Millennials record fastest growth in DIFM auto repair share volume
Generational changes alter Do-It-For-Me vehicle repair volume with Gen Z expected to have significant impact by 2025
Lang Marketing’s latest consumer research breaks new ground in exploring how the three major generations differ in their values and their perceptions of the auto repair experience, and how best to market auto repair to each generation. The following are highlights of the research that focuses on how the generations differ in their preferences for purchasing auto repair.
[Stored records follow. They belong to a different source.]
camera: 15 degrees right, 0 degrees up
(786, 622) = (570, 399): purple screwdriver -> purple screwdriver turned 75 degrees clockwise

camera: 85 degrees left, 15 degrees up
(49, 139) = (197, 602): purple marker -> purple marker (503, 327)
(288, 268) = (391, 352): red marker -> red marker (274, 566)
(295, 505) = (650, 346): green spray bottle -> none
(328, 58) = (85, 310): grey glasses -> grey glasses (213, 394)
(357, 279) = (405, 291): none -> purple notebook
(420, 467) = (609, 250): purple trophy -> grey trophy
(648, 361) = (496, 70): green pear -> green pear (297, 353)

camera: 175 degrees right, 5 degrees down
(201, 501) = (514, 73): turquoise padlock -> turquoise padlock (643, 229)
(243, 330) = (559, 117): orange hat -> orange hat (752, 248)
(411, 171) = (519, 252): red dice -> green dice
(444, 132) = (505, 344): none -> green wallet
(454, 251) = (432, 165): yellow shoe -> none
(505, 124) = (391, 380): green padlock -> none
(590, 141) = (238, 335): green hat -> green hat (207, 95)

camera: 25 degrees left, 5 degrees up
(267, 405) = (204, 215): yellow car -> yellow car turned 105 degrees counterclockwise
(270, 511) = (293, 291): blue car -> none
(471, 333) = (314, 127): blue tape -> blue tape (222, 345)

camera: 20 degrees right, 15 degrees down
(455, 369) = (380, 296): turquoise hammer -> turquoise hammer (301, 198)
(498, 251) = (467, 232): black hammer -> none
Three major generations account for approximately 95% of the U.S. Do-It-For-Me (DIFM) auto repair market: Baby Boomers, Gen Xers, and Millennials (Gen Y). Gen Z will begin to have a significant impact on the DIFM market starting in 2025.
Generation Age Ranges
Baby Boomers were born between 1946 and 1964 and currently range in age from 58 to 76. Gen Xers have birth-year brackets of 1965 and 1980 and are 43 to 57 years old. Millennials (Gen Y) were born between 1981 and 1999 and are between 23 and 42.
Lang Marketing’s consumer study focused on these three generations. Gen Zers (born between 2000 and 2014) will be included in Lang’s expanded consumer research early next year.
DIFM Market Volume Shift
Each generation will represent different portions of the DIFM market across the U.S. as their share of the nation’s population changes.
Baby Boomers represented approximately 39% of DIFM volume in 2012, declining to 29% of the 2022 market. In contrast, Gen Xers have expanded their DIFM market share, climbing from 33% to 35% between 2012 and 2022. Millennials (Gen Y) have recorded the fastest growth in DIFM share, increasing from 28% of 2012 volume to 36% by 2022.
Changes By 2030
Over the balance of the decade, significant changes will take place in each generation’s DIFM share. Lang Marketing estimates that by 2030, Baby Boomers’ DIFM share will be in the low double digits, followed by Gen Xers with approximately 37% share. Millennials will generate the largest portion of DIFM volume by 2030.
Generation Differences in the Auto Repair Experience
The three generations were asked about their preferences in purchasing auto repair: doing it online, calling repair outlets, or visiting repair outlets.
While only minor differences existed in the overall findings (across all three generations), Lang Marketing found generational differences for all three purchase experiences.
While approximately one-third of consumers across all generations preferred to buy auto repair online, there were differences between the generations. Nearly half of Millennials preferred buying auto repair online rather than calling or visiting repair outlets. In contrast, only one-fifth of Baby Boomers preferred going online to purchase auto repair and less than one-third of Gen Xers favored this approach.
Call Repair Outlets
Just over 30% of all consumers preferred calling repair outlets to purchase auto repair. Again, there were differences between the three generations. Calling repair outlets was the most popular option for Gen Xers (over 35%), and it was the second choice of Baby Boomers, just under one-third. However, one-quarter of Millennials preferred to call repair outlets.
Visiting Repair Outlets
Nearly half of Baby Boomers preferred to visit repair outlets to purchase auto repair. However, they were alone in this choice. Only one-third of Gen Xers preferred to do so, and only approximately one-quarter of Millennials wanted to visit repair outlets as their first choice.
Visiting auto repair outlets was nearly twice as likely to be the top choice among Baby Boomers than Millennials. In contrast, buying auto repair online was more than twice as popular with Millennials than among Baby Boomers.
Within each of the three major generations, there are significant differences in auto repair purchasing based on gender, nameplate of vehicle (domestic versus foreign) and vehicle age, among other factors. Lang Marketing also noted the significance of video in communicating with all generations, particularly Millennials.